_WORK ORDER_. Start at the line in the entries below that contains "Precinct 7 | | | | | |", stop at the line that contains "0.00% | 107 |", and output exactly the lines in that span, both ends included.

------------------------------------

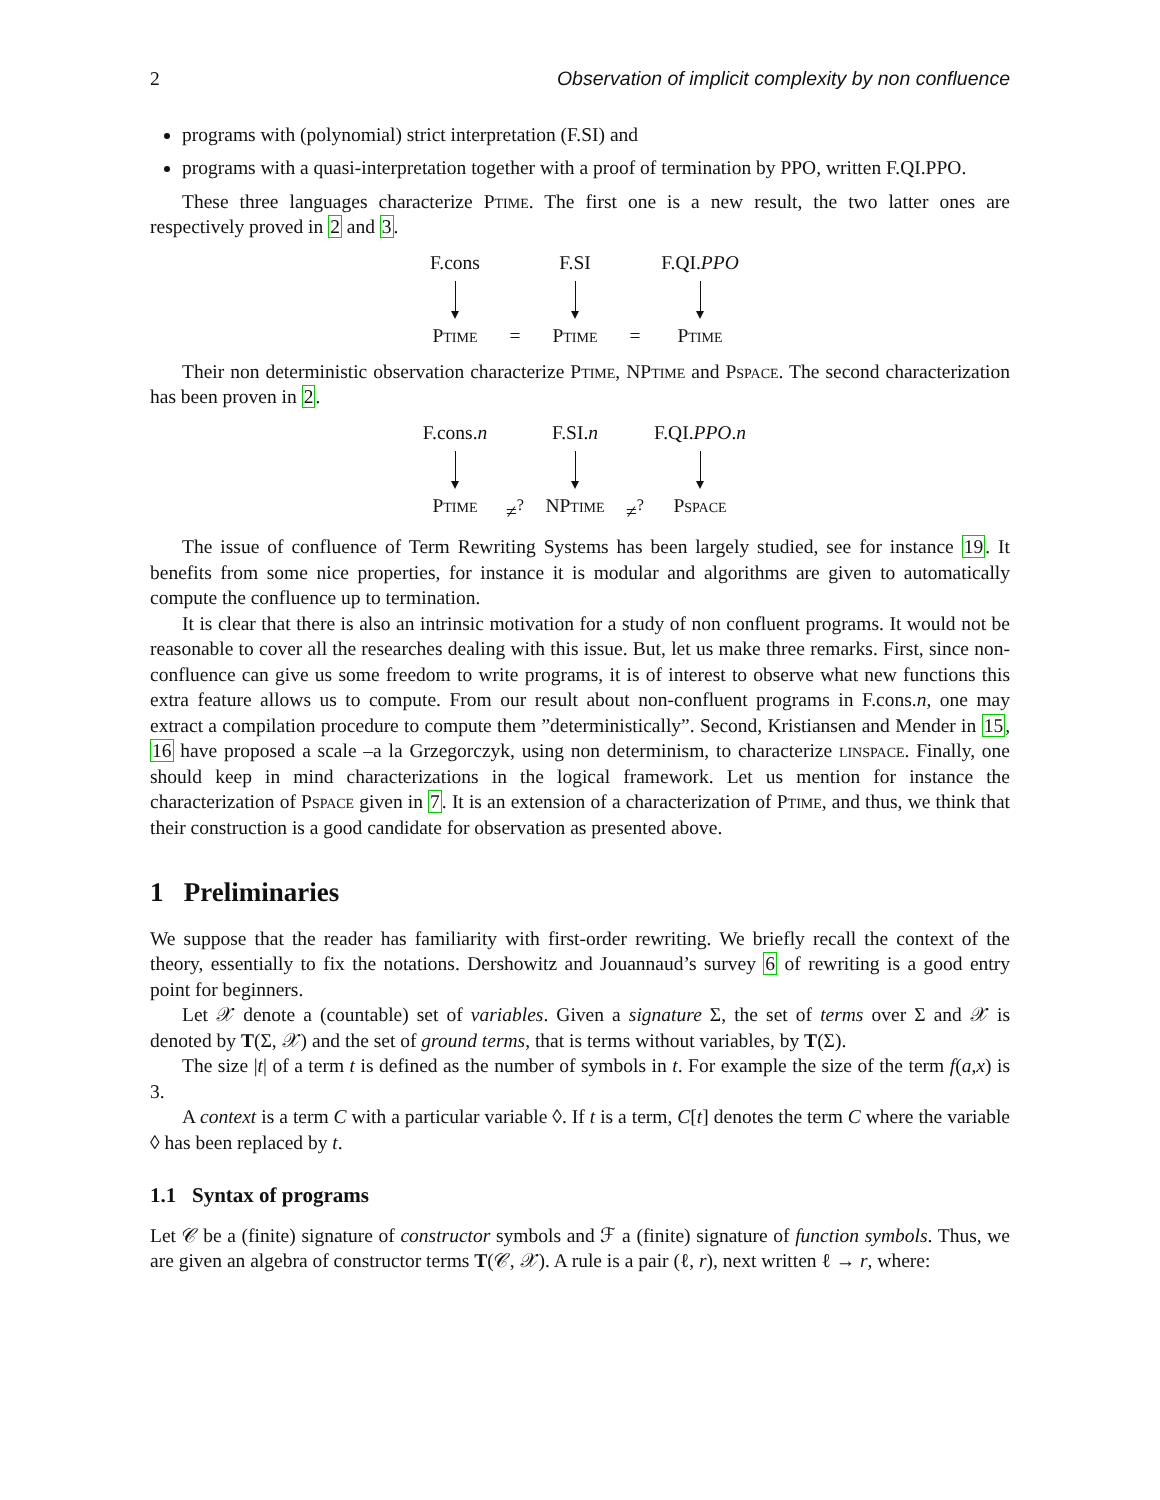2 Observation of implicit complexity by non confluence
programs with (polynomial) strict interpretation (F.SI) and
programs with a quasi-interpretation together with a proof of termination by PPO, written F.QI.PPO.
These three languages characterize Ptime. The first one is a new result, the two latter ones are respectively proved in 2 and 3.
F.cons
F.SI
F.QI.PPO
Ptime
=
Ptime
=
Ptime
Their non deterministic observation characterize Ptime, NPtime and Pspace. The second characterization has been proven in 2.
F.cons.n
F.SI.n
F.QI.PPO.n
Ptime
≠<sup>?</sup>
NPtime
≠<sup>?</sup>
Pspace
The issue of confluence of Term Rewriting Systems has been largely studied, see for instance 19. It benefits from some nice properties, for instance it is modular and algorithms are given to automatically compute the confluence up to termination.
It is clear that there is also an intrinsic motivation for a study of non confluent programs. It would not be reasonable to cover all the researches dealing with this issue. But, let us make three remarks. First, since non-confluence can give us some freedom to write programs, it is of interest to observe what new functions this extra feature allows us to compute. From our result about non-confluent programs in F.cons.n, one may extract a compilation procedure to compute them ”deterministically”. Second, Kristiansen and Mender in 15, 16 have proposed a scale –a la Grzegorczyk, using non determinism, to characterize linspace. Finally, one should keep in mind characterizations in the logical framework. Let us mention for instance the characterization of Pspace given in 7. It is an extension of a characterization of Ptime, and thus, we think that their construction is a good candidate for observation as presented above.
1 Preliminaries
We suppose that the reader has familiarity with first-order rewriting. We briefly recall the context of the theory, essentially to fix the notations. Dershowitz and Jouannaud’s survey 6 of rewriting is a good entry point for beginners.
Let 𝒳 denote a (countable) set of variables. Given a signature Σ, the set of terms over Σ and 𝒳 is denoted by T(Σ, 𝒳) and the set of ground terms, that is terms without variables, by T(Σ).
The size |t| of a term t is defined as the number of symbols in t. For example the size of the term f(a,x) is 3.
A context is a term C with a particular variable ◊. If t is a term, C[t] denotes the term C where the variable ◊ has been replaced by t.
1.1 Syntax of programs
Let 𝒞 be a (finite) signature of constructor symbols and ℱ a (finite) signature of function symbols. Thus, we are given an algebra of constructor terms T(𝒞, 𝒳). A rule is a pair (ℓ, r), next written ℓ → r, where:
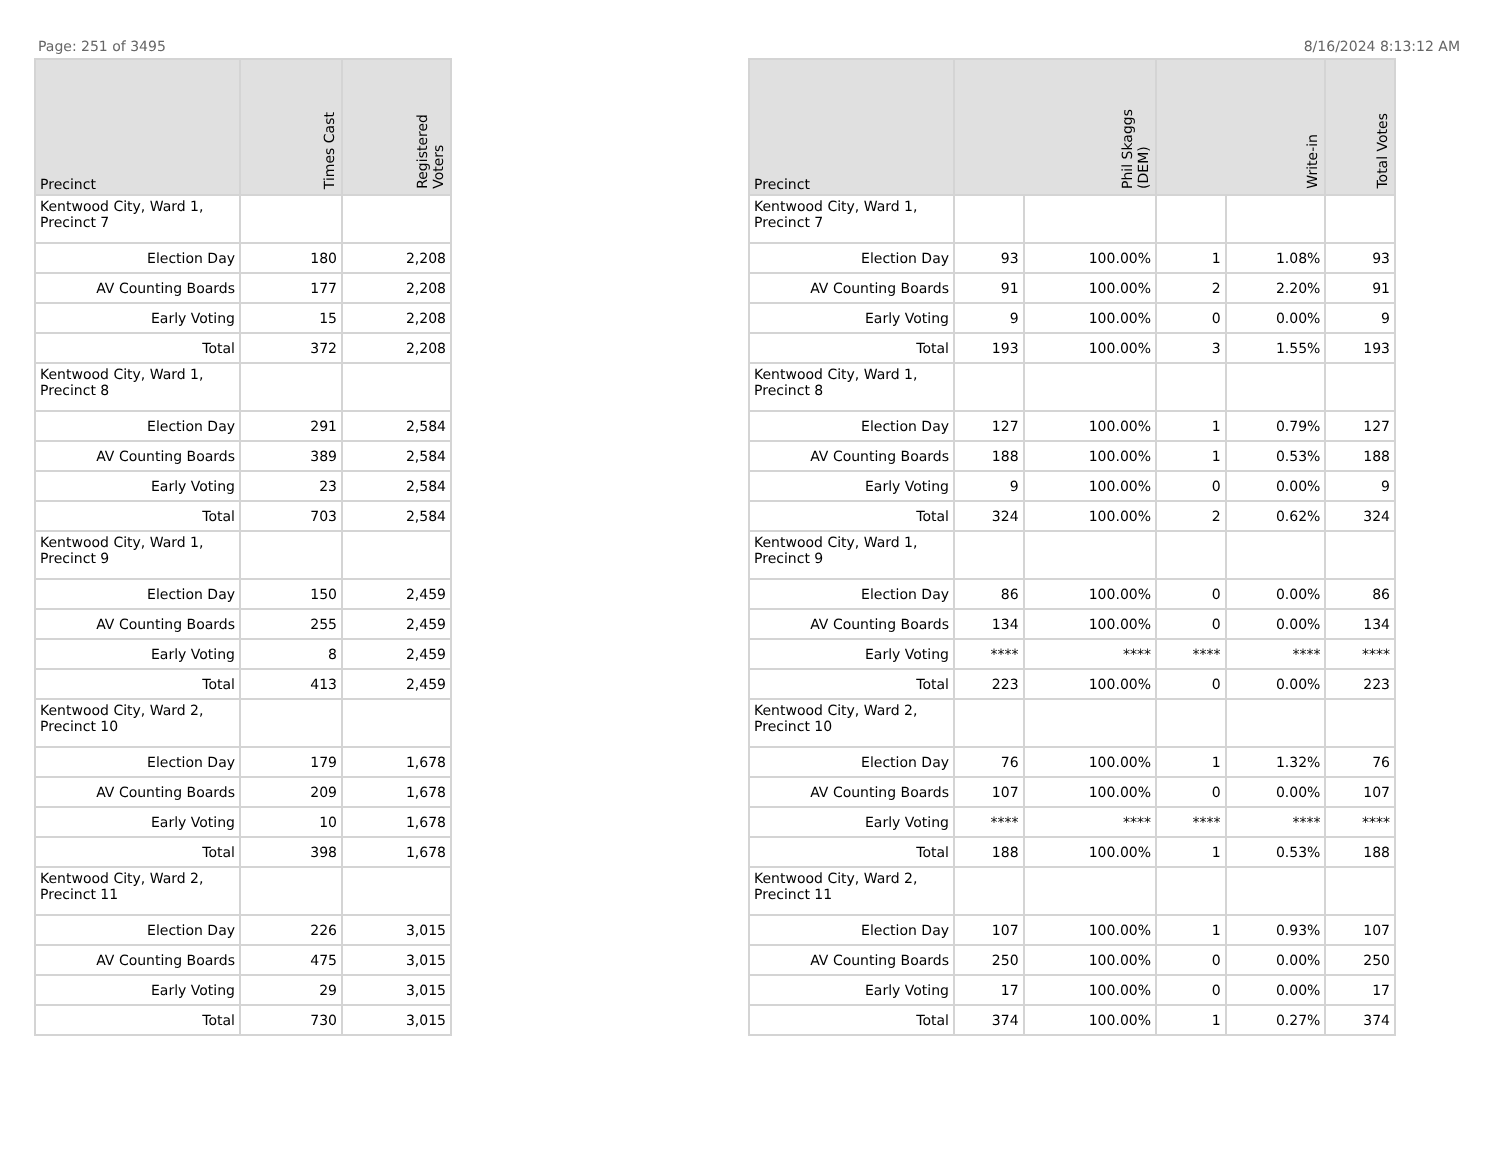Page: 251 of 3495 8/16/2024 8:13:12 AM
| Precinct | Times Cast | Registered Voters |
| --- | --- | --- |
| Kentwood City, Ward 1, Precinct 7 | | |
| Election Day | 180 | 2,208 |
| AV Counting Boards | 177 | 2,208 |
| Early Voting | 15 | 2,208 |
| Total | 372 | 2,208 |
| Kentwood City, Ward 1, Precinct 8 | | |
| Election Day | 291 | 2,584 |
| AV Counting Boards | 389 | 2,584 |
| Early Voting | 23 | 2,584 |
| Total | 703 | 2,584 |
| Kentwood City, Ward 1, Precinct 9 | | |
| Election Day | 150 | 2,459 |
| AV Counting Boards | 255 | 2,459 |
| Early Voting | 8 | 2,459 |
| Total | 413 | 2,459 |
| Kentwood City, Ward 2, Precinct 10 | | |
| Election Day | 179 | 1,678 |
| AV Counting Boards | 209 | 1,678 |
| Early Voting | 10 | 1,678 |
| Total | 398 | 1,678 |
| Kentwood City, Ward 2, Precinct 11 | | |
| Election Day | 226 | 3,015 |
| AV Counting Boards | 475 | 3,015 |
| Early Voting | 29 | 3,015 |
| Total | 730 | 3,015 |
| Precinct | Phil Skaggs (DEM) | | Write-in | | Total Votes |
| --- | --- | --- | --- | --- | --- |
| Kentwood City, Ward 1, Precinct 7 | | | | | |
| Election Day | 93 | 100.00% | 1 | 1.08% | 93 |
| AV Counting Boards | 91 | 100.00% | 2 | 2.20% | 91 |
| Early Voting | 9 | 100.00% | 0 | 0.00% | 9 |
| Total | 193 | 100.00% | 3 | 1.55% | 193 |
| Kentwood City, Ward 1, Precinct 8 | | | | | |
| Election Day | 127 | 100.00% | 1 | 0.79% | 127 |
| AV Counting Boards | 188 | 100.00% | 1 | 0.53% | 188 |
| Early Voting | 9 | 100.00% | 0 | 0.00% | 9 |
| Total | 324 | 100.00% | 2 | 0.62% | 324 |
| Kentwood City, Ward 1, Precinct 9 | | | | | |
| Election Day | 86 | 100.00% | 0 | 0.00% | 86 |
| AV Counting Boards | 134 | 100.00% | 0 | 0.00% | 134 |
| Early Voting | **** | **** | **** | **** | **** |
| Total | 223 | 100.00% | 0 | 0.00% | 223 |
| Kentwood City, Ward 2, Precinct 10 | | | | | |
| Election Day | 76 | 100.00% | 1 | 1.32% | 76 |
| AV Counting Boards | 107 | 100.00% | 0 | 0.00% | 107 |
| Early Voting | **** | **** | **** | **** | **** |
| Total | 188 | 100.00% | 1 | 0.53% | 188 |
| Kentwood City, Ward 2, Precinct 11 | | | | | |
| Election Day | 107 | 100.00% | 1 | 0.93% | 107 |
| AV Counting Boards | 250 | 100.00% | 0 | 0.00% | 250 |
| Early Voting | 17 | 100.00% | 0 | 0.00% | 17 |
| Total | 374 | 100.00% | 1 | 0.27% | 374 |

------------------------------------

_SOLUTION TO THIS EXERCISE_.
| Kentwood City, Ward 1, Precinct 7 | | | | | |
| Election Day | 93 | 100.00% | 1 | 1.08% | 93 |
| AV Counting Boards | 91 | 100.00% | 2 | 2.20% | 91 |
| Early Voting | 9 | 100.00% | 0 | 0.00% | 9 |
| Total | 193 | 100.00% | 3 | 1.55% | 193 |
| Kentwood City, Ward 1, Precinct 8 | | | | | |
| Election Day | 127 | 100.00% | 1 | 0.79% | 127 |
| AV Counting Boards | 188 | 100.00% | 1 | 0.53% | 188 |
| Early Voting | 9 | 100.00% | 0 | 0.00% | 9 |
| Total | 324 | 100.00% | 2 | 0.62% | 324 |
| Kentwood City, Ward 1, Precinct 9 | | | | | |
| Election Day | 86 | 100.00% | 0 | 0.00% | 86 |
| AV Counting Boards | 134 | 100.00% | 0 | 0.00% | 134 |
| Early Voting | **** | **** | **** | **** | **** |
| Total | 223 | 100.00% | 0 | 0.00% | 223 |
| Kentwood City, Ward 2, Precinct 10 | | | | | |
| Election Day | 76 | 100.00% | 1 | 1.32% | 76 |
| AV Counting Boards | 107 | 100.00% | 0 | 0.00% | 107 |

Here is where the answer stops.